**Task goal:** Exactly reproduce the line that contains "left eye: (163, 157)" and all lines after it in the entries below, through the very last line.

++++++++

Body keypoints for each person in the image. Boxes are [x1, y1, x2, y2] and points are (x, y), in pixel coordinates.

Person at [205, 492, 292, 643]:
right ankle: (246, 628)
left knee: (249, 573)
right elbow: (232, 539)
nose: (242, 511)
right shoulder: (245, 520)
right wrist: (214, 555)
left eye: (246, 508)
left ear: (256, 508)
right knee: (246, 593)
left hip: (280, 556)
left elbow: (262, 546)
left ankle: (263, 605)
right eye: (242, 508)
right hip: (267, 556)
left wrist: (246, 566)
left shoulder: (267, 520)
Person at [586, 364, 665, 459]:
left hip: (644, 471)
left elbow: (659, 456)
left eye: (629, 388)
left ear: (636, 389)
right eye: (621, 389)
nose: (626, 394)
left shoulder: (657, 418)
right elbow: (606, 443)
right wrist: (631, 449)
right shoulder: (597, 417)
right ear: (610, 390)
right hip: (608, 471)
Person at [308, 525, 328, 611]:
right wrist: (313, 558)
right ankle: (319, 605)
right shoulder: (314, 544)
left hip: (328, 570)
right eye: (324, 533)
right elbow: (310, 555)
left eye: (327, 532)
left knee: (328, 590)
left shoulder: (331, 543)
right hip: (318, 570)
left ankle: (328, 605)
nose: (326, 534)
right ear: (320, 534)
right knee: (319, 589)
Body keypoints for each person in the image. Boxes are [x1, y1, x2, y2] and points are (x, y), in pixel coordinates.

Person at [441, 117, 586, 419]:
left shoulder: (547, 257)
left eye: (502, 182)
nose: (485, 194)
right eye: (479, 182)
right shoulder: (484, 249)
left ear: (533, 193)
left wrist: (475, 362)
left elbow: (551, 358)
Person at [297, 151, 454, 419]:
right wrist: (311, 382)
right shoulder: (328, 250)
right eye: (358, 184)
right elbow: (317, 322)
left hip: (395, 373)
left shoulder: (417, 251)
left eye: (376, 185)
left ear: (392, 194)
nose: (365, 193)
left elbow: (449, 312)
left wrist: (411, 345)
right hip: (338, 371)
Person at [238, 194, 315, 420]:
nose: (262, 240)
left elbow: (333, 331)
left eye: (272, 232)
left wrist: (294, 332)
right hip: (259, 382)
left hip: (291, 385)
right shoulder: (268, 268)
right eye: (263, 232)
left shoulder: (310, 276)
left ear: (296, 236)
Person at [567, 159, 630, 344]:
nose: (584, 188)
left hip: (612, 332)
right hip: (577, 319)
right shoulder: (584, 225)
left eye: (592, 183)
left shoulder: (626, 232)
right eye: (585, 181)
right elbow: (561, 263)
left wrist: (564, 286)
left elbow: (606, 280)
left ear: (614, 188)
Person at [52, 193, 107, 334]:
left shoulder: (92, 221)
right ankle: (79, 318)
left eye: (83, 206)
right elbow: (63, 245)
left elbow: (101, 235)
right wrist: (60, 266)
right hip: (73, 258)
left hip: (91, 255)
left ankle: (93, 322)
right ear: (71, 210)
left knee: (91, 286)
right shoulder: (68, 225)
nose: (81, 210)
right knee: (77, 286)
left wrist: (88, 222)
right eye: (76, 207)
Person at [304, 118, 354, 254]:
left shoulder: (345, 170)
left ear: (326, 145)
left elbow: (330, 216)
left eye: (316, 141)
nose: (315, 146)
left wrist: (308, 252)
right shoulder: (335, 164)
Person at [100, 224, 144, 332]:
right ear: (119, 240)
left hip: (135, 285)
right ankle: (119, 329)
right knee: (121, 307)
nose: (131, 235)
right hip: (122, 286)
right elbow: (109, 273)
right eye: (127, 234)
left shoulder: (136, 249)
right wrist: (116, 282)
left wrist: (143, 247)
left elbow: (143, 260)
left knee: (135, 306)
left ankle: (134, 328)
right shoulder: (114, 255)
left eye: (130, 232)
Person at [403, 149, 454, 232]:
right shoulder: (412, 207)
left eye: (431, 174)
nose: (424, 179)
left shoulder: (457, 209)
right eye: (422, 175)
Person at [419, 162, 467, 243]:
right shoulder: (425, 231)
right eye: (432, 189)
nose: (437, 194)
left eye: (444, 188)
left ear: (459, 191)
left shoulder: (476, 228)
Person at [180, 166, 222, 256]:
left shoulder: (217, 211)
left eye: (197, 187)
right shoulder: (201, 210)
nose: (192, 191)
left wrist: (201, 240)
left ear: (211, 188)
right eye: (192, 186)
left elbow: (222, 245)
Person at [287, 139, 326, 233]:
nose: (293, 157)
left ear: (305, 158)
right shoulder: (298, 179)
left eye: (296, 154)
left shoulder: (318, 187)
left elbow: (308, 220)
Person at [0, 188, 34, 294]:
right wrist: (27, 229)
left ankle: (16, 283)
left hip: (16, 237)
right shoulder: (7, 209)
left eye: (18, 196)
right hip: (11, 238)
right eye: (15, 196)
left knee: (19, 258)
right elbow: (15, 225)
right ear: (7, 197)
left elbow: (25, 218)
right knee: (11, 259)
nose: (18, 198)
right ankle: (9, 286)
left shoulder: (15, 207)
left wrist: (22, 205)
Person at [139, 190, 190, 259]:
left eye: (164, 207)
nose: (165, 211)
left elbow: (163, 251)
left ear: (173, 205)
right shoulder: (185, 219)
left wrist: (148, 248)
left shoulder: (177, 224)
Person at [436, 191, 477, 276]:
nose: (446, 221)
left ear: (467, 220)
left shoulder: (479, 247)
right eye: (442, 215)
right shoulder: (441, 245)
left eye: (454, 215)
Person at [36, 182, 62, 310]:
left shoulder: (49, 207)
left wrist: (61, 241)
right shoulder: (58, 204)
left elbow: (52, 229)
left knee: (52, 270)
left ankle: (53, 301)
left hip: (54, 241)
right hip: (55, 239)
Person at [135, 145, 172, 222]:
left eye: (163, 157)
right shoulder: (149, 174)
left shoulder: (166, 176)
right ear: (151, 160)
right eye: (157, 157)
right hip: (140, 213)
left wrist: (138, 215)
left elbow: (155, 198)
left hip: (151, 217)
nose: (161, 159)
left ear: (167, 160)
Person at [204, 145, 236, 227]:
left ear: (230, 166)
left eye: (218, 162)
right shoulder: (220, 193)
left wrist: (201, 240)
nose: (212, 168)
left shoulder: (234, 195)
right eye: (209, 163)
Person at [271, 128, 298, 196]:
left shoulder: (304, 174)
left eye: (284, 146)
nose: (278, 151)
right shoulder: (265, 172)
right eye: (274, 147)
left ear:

++++++++

**Solution for this problem:**
left eye: (163, 157)
right shoulder: (149, 174)
left shoulder: (166, 176)
right ear: (151, 160)
right eye: (157, 157)
right hip: (140, 213)
left wrist: (138, 215)
left elbow: (155, 198)
left hip: (151, 217)
nose: (161, 159)
left ear: (167, 160)
Person at [204, 145, 236, 227]:
left ear: (230, 166)
left eye: (218, 162)
right shoulder: (220, 193)
left wrist: (201, 240)
nose: (212, 168)
left shoulder: (234, 195)
right eye: (209, 163)
Person at [271, 128, 298, 196]:
left shoulder: (304, 174)
left eye: (284, 146)
nose: (278, 151)
right shoulder: (265, 172)
right eye: (274, 147)
left ear:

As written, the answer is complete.